[ovs-dev] [PATCH] ofproto-dpif: ovs-vswitchd.log showing unexpected flow

Andy Zhou azhou at nicira.com
Sat Aug 3 14:05:28 UTC 2013


Thanks Ben for the late night review an improving the commit message.


On Sat, Aug 3, 2013 at 12:18 AM, Ben Pfaff <blp at nicira.com> wrote:

> Thanks, Andy and Jesse, for the confirmation.  I rewrote the commit
> message and applied this to master and branch-1.11 as follows.
>
> I'm really bleary-eyed tired.  I hope the following is correct.
>
> Thanks,
>
> Ben.
>
> --8<--------------------------cut here-------------------------->8--
>
> From: Andy Zhou <azhou at nicira.com>
> Date: Fri, 2 Aug 2013 20:22:17 -0700
> Subject: [PATCH] ofproto-dpif: avoid losing track of kernel flows upon
>  reinstallation
>
> This commit fixes a problem whereby userspace can lose track of a
> flow installed in the kernel, instead believing that the flow is
> not installed.  The most visible consequence of this bug was a
> message in the ovs-vswitchd log warning about an unexpected flow
> in the kernel.  Other possible consequences included loss of
> statistics and failure to updates actions when the OpenFlow flow
> table changed.
>
> The problem arose in the following scenario.  Suppose userspace
> sets up a kernel flow due to an arriving packet.  Before kernel
> flow setup completes, another packet for that flow arrives.  The
> kernel sends the new packet to userspace after userspace has
> completed processing the batch of packets that set up the flow.
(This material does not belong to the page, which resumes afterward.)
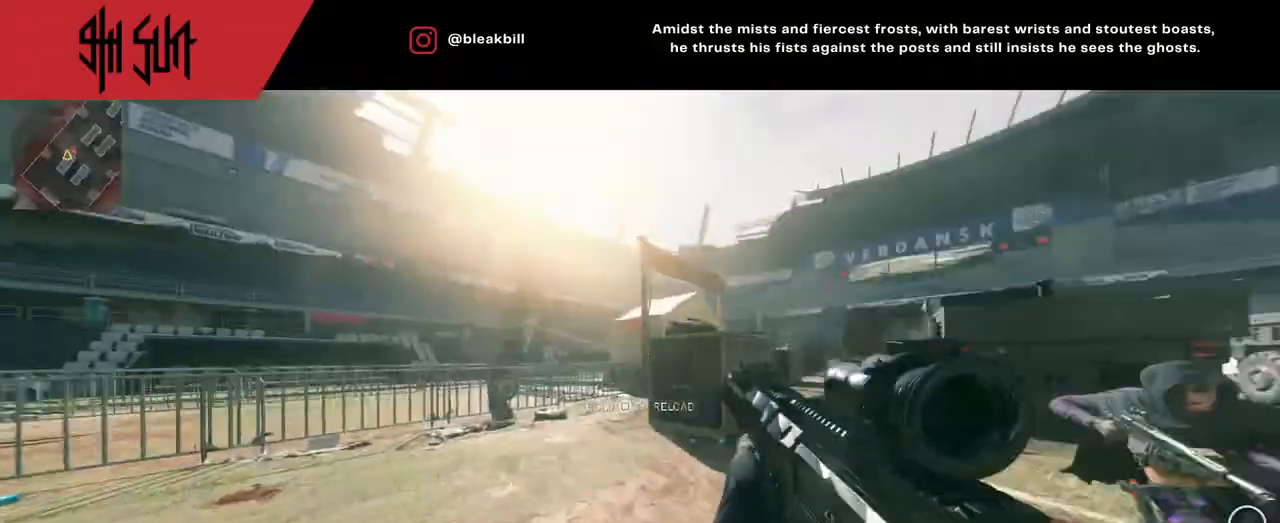
{"buttons": ["TRIANGLE"], "left_stick": "up", "right_stick": "right", "events": [[233, "left_stick", "up"], [250, "right_stick", "down-right"], [367, "right_stick", "right"], [483, "TRIANGLE", "down"]]}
> Userspace then attempts to reinstall the kernel flow.  This fails
> with EEXIST, so userspace then marked the flow as not-installed,
> even though it was successfully installed before and remains
> installed.  The next time userspace dumped the kernel flow
> table to gather statistics, it would complain about an unexpected
> flow and delete it.
>
> In practice, we have seen these messages with netperf TCP_CRR tests and
> UDP stream tests.
>
> This patch fixes the problem by changing userspace so that, once
> it successfully installs a flow in the kernel, it will not reinstall
> it when it sees another packet for the flow in userspace.  This
> has the downside that, if something goes wrong and a flow
> disappears from the kernel (e.g. ovs-dpctl del-flows), then userspace
> won't reinstall it (until it tries to delete it).  (This is in fact
> the reason why until now userspace reinstalled flows it knew it
> already installed.)
>
> Some more background may be warranted.  There are two EEXIST error
> cases:
>
>        1. A subfacet was installed successfully in a previous (recent)
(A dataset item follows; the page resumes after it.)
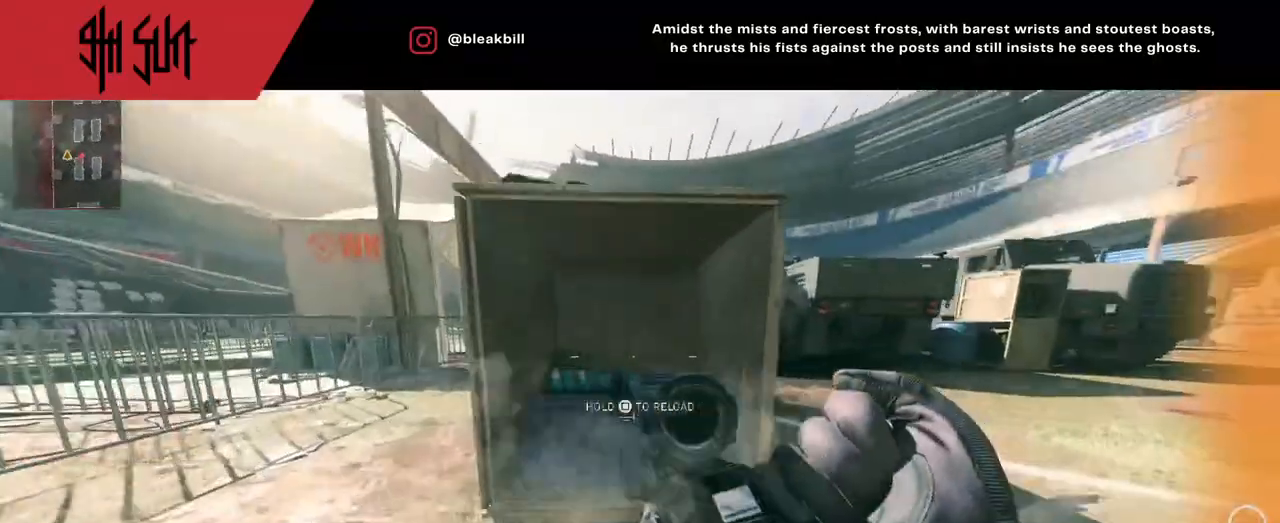
{"buttons": ["CIRCLE"], "left_stick": "down-right", "right_stick": "right", "events": [[83, "left_stick", "up-left"], [117, "right_stick", "center"], [167, "TRIANGLE", "up"], [183, "right_stick", "right"], [200, "left_stick", "down-left"], [383, "TRIANGLE", "down"], [383, "left_stick", "down-right"], [500, "CIRCLE", "down"], [500, "TRIANGLE", "up"]]}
>           batch.  Now we've attempted to reinstall exactly the same
>           subfacet in this batch.
>
>        2. A subfacet was installed successfully in a previous (recent)
>           batch or earlier in the current batch.  We've attempted to
>           install a subfacet for an overlapping megaflow.
>
> Before megaflows, installation errors were ignored completely.
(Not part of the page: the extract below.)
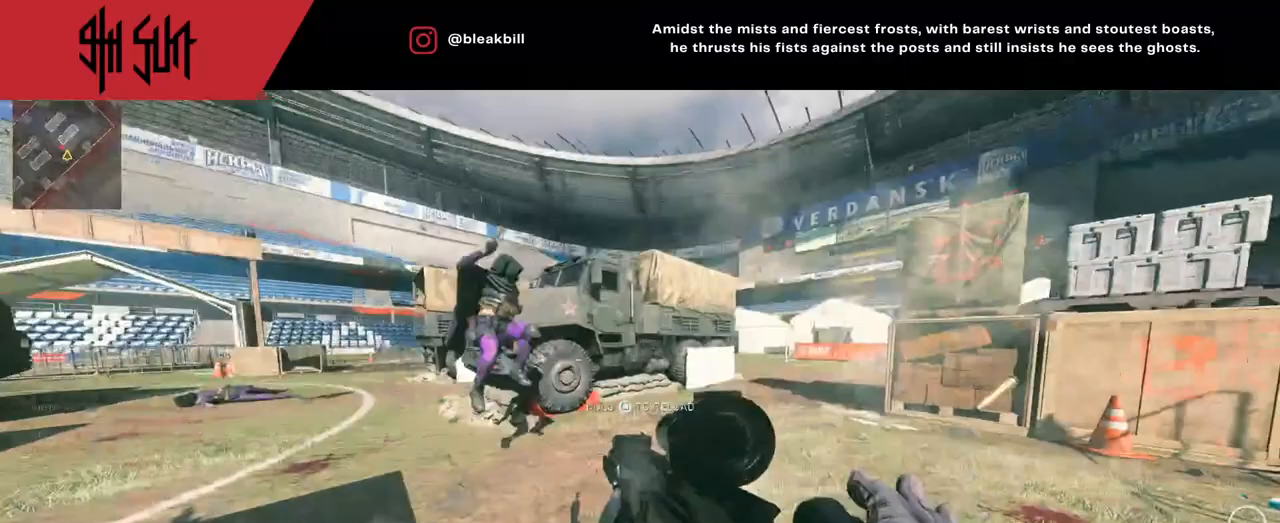
{"buttons": ["CIRCLE"], "left_stick": "up-right", "right_stick": "left", "events": [[33, "right_stick", "up-right"], [183, "CIRCLE", "up"], [183, "left_stick", "up-right"], [183, "right_stick", "left"], [333, "CIRCLE", "down"]]}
> Since megaflows were introduced, they have been handled by
> considering on any installation error that the given subfacet is
> not installed.  This works well for case #2 but causes case #1 to
> yield unexpected flows, as described at the top of the commit
> message.
>
> This commit adds the wrinkle that we never try to reinstall
> exactly the same subfacet that we know we installed successfully
> earlier (and haven't deleted) unless its actions change.  This
> ought to work just as well for case #2, and avoids the problem
> with case #1.
>
> Prepared with assistance from Ethan.
>
> Signed-off-by: Andy Zhou <azhou at nicira.com>
> [blp at nicira.com rewrote the commit message]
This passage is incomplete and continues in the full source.